Among the many human traits and practices the book investigated in the framework of evolutionary psychology, which includes road rage and religiosity, was what it referred to, inappropriately I think, as the “dirty-old-man” phenomenon: Old men falling in love with much younger women, which it says is very common in our species.
The book was referring not just to seniors running after ladies two to even four decades younger than them, but actually marrying them.
Using hard evidence as marriage records, the author shows that “dirty old men” are so ubiquitous in so different countries and time periods, from the US before TV was invented to Europe to a desert tribe in North Australia. He even reports that one Filipina academic, Nenita Estrera, sent her data on marriage ages showing the “DOM phenomenon” recorded from 1913 to 1939 in a remote Philippine village called Poro.
Therefore it is not a cultural thing, as proponents of the “trophy wife” explanation claim.
The author explains that the pattern consists first of most young men marrying women of roughly of the same age or just a few years younger or older. This is expected since a young man would be able to talk to, have social contacts with, and share the same world-views as a female of his generation.

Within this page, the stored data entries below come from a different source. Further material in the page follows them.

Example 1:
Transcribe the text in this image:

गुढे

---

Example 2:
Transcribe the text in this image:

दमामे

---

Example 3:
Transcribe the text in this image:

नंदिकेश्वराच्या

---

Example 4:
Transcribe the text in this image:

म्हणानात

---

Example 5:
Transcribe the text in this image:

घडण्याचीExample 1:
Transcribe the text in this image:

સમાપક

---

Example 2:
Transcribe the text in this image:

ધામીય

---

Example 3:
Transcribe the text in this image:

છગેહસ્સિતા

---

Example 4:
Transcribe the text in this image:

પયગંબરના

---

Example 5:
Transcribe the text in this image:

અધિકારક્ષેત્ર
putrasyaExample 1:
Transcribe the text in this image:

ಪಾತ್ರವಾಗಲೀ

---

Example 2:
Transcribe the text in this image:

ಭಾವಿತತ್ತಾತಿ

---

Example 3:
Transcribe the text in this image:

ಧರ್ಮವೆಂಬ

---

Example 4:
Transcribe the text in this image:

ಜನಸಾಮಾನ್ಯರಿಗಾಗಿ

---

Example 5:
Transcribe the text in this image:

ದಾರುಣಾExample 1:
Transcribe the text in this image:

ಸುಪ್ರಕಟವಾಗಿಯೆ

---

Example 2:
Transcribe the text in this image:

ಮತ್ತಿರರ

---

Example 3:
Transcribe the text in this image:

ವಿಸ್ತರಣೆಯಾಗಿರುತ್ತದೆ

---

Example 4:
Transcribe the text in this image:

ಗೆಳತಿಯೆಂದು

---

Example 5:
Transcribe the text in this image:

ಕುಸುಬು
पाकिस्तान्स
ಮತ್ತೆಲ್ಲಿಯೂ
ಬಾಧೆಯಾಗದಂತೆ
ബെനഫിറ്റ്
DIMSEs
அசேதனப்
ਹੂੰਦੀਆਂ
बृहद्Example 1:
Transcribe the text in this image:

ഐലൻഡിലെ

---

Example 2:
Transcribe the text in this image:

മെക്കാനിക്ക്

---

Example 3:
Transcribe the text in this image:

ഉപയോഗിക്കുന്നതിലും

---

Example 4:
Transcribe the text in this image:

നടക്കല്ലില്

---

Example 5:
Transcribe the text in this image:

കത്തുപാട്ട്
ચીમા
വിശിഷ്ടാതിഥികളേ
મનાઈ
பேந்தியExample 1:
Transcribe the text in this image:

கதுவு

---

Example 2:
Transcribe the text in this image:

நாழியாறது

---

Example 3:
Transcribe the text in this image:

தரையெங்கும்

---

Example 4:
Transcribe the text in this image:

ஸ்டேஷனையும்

But a second pattern, although a secondary one, is for older men to marry much younger women and for these females to prefer older males. Why would they? It doesn’t happen in the female’s case—few young men prefer and get married to older women. Maybe that’s why the term “cougar” was coined, as promiscuous females needed to hunt down young men.
Evolutionary psychology very easily explains why these patterns are so.

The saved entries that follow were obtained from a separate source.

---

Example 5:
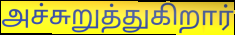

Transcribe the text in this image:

அச்சுறுத்துகிறார்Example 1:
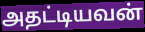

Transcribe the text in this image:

அதட்டியவன்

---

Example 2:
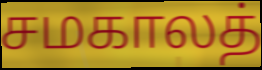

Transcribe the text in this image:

சமகாலத்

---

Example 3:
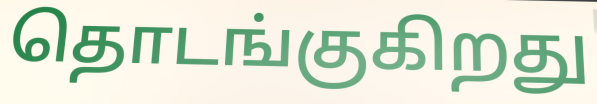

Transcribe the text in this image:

தொடங்குகிறது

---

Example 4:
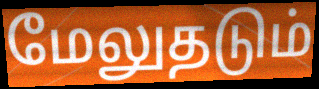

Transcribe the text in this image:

மேலுதடும்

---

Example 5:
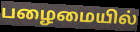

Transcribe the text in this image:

பழைமையில்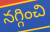
నగ్గించిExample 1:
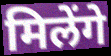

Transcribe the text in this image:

मिलेंगे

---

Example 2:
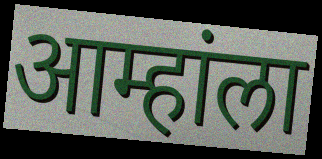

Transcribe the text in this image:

आम्हांला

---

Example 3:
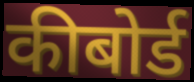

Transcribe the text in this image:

कीबोर्ड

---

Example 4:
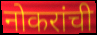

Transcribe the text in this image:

नोकरांची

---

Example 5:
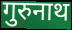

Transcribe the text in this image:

गुरुनाथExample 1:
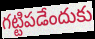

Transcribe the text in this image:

గట్టిపడేందుకు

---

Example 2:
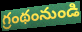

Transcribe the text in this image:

గ్రంథంనుండి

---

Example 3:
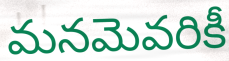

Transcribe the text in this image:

మనమెవరికీ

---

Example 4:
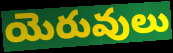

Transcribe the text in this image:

యెరువులు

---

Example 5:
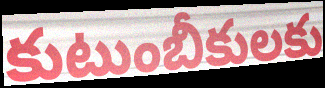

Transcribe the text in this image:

కుటుంబీకులకు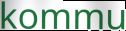
kommu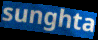
sunghtaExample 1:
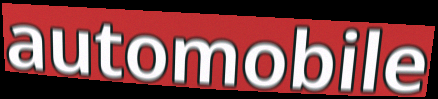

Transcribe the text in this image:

automobile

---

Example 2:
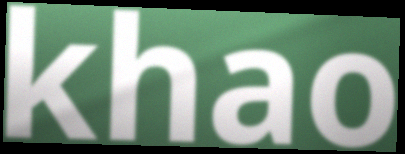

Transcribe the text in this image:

khao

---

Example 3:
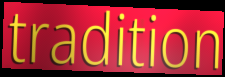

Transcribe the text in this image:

tradition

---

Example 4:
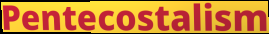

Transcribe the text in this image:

Pentecostalism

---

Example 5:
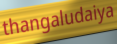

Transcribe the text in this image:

thangaludaiya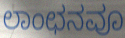
ಲಾಂಛನವೂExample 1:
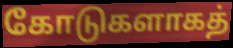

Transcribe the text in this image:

கோடுகளாகத்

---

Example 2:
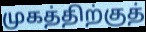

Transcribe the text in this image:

முகத்திற்குத்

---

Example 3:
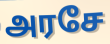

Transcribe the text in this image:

அரசே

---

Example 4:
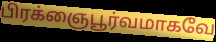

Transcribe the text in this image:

பிரக்ஞைபூர்வமாகவே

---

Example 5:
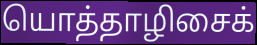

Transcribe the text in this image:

யொத்தாழிசைக்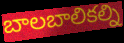
బాలబాలికల్ని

The prime directive, as it were, hard-wired into Homo sapiens is the drive to reproduce. If our drive to reproduce was just a bit less powerful than it has been wired into us—that is, if it didn’t bring the kind of ecstasy it gives us and if our sex engines didn’t virtually automatically start—the human species would have become extinct in its many episodes of acutely harsh environments it faced.

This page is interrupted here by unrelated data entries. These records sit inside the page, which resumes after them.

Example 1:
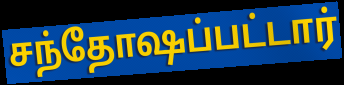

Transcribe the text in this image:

சந்தோஷப்பட்டார்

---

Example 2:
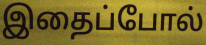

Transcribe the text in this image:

இதைப்போல்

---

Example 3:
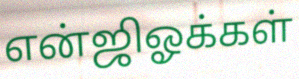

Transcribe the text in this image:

என்ஜிஓக்கள்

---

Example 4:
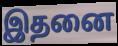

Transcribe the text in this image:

இதனை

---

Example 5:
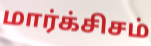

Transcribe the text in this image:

மார்க்சிசம்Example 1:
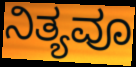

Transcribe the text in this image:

ನಿತ್ಯವೂ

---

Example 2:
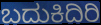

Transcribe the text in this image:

ಬದುಕಿದಿರಿ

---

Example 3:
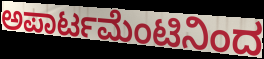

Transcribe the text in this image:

ಅಪಾರ್ಟಮೆಂಟಿನಿಂದ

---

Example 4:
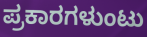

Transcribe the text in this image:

ಪ್ರಕಾರಗಳುಂಟು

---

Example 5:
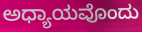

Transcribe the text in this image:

ಅಧ್ಯಾಯವೊಂದು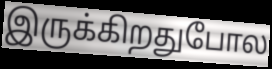
இருக்கிறதுபோல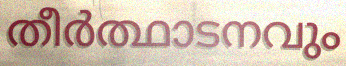
തീർത്ഥാടനവുംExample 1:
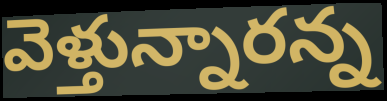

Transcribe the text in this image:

వెళ్తున్నారన్న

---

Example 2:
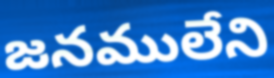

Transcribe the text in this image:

జనములేని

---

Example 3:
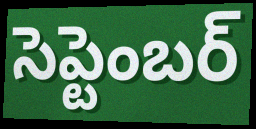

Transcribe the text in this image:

సెప్టెంబర్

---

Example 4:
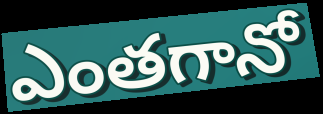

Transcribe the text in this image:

ఎంతగానో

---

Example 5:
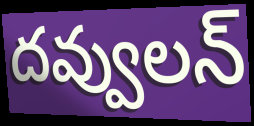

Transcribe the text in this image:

దవ్వులన్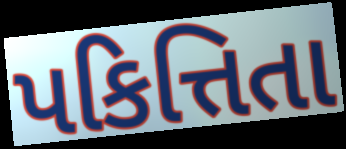
પકિત્તિતા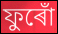
ফুৰোঁ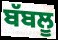
ਬੱਬਲੂ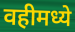
वहीमध्ये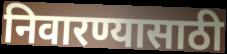
निवारण्यासाठी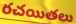
రచయితలు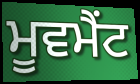
ਮੂਵਮੈਂਟ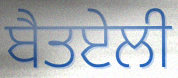
ਬੈਤਏਲੀ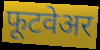
फूटवेअर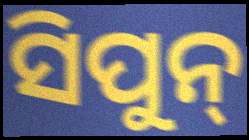
ସିପୁନ୍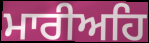
ਮਾਰੀਅਹਿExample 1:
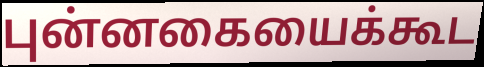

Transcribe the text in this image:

புன்னகையைக்கூட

Evolution has also wired into our brains “software” that calculates for us the most optimal strategy for reproducing. That explains—arguably however—why men are more promiscuous than women, and even willing to have sex with complete strangers: The more sperm cells he implants in different wombs, the greater his chance for producing offspring. This obviously isn’t the case with females.
So why dirty old men? The book explains: “First, women undergo menopause, a complete cessation of fertility, during their forties. Men do not. On the other hand, women are highly fertile during their twenties, and the features men find attractive in women, such as rounded hips, full breasts, and lustrous hair are indirect cues to fertility.”
“A strong innate bias for those fertility cues would easily account for the older men’s preference for younger women,” the book concludes.
“On the other side, we suspected,” the book points out, “that women are seeking men who could contribute indirectly to their children by providing food, protection, and other resources. To the extent that men continue to accumulate resources and social status with age, women would be expected to prefer older men.”
Henry Kissinger, whose first wife was 26 younger than him, was right: “Power is the great aphrodisiac.”
But what happens if, as could happen only in the post-modern world of gender equality, a woman, at the peak of her fertility, has resources and status (even celebrity status) that she doesn’t need “food, protection, and other resources” from any male or anybody else. What if such a woman not only has economic resources, but political power, even if only an indirect one?
Maybe evolutionary psychology explains why not few of such female celebrities are nuts, and dispose of their partners one after another so easily.